神事で鎌入れを行う今井力夫町長(30日、知名町)

水道水の硬度低減化へ
知名町

 【沖永良部】知名町は30日、水道水の硬度低減化施設を備えた新たな浄水場の建設工事地鎮祭を現地で行い、関係者40人が工事の安全を願った。施設は2026年度中の完成、27年度の運用開始を目指す。

 水源の硬度が高い同町においては、その原因である石灰成分が、配水管や蛇口に付着して目詰まりなどを起こすことが問題となっていた。

 新たな浄水場には、環境負荷が少なくランニングコストを抑えられる電気透析法(EDR法)による硬度低減化施設を整備する。

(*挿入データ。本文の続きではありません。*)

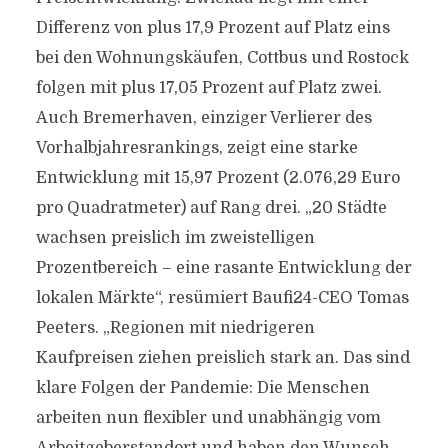
Differenz von plus 17,9 Prozent auf Platz eins
bei den Wohnungskäufen, Cottbus und Rostock
folgen mit plus 17,05 Prozent auf Platz zwei.
Auch Bremerhaven, einziger Verlierer des
Vorhalbjahresrankings, zeigt eine starke
Entwicklung mit 15,97 Prozent (2.076,29 Euro
pro Quadratmeter) auf Rang drei. „20 Städte
wachsen preislich im zweistelligen
Prozentbereich – eine rasante Entwicklung der
lokalen Märkte“, resümiert Baufi24-CEO Tomas
Peeters. „Regionen mit niedrigeren
Kaufpreisen ziehen preislich stark an. Das sind
klare Folgen der Pandemie: Die Menschen
arbeiten nun flexibler und unabhängig vom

施設整備に伴い、現在5か所ある浄水場を統合し、水源地についてもこれまでの9か所から4か所へ集約する。

 水源地の整備を含めた施設工事費用は33億930万円で、そのうち16億3898万円は国の補助金を活用する。23年度から始まっている管路工事の予算は7億7546万円で、そのうち国庫補助金が3億4386万円。

 神事で鎌入れを行った今井力夫町長は「水の硬度の高さが町の課題の一つだった。硬度の低減化により飲みやすい水を町民に提供できるだけではなく、多くの意味で町の活性化に役立つだろう」と述べた。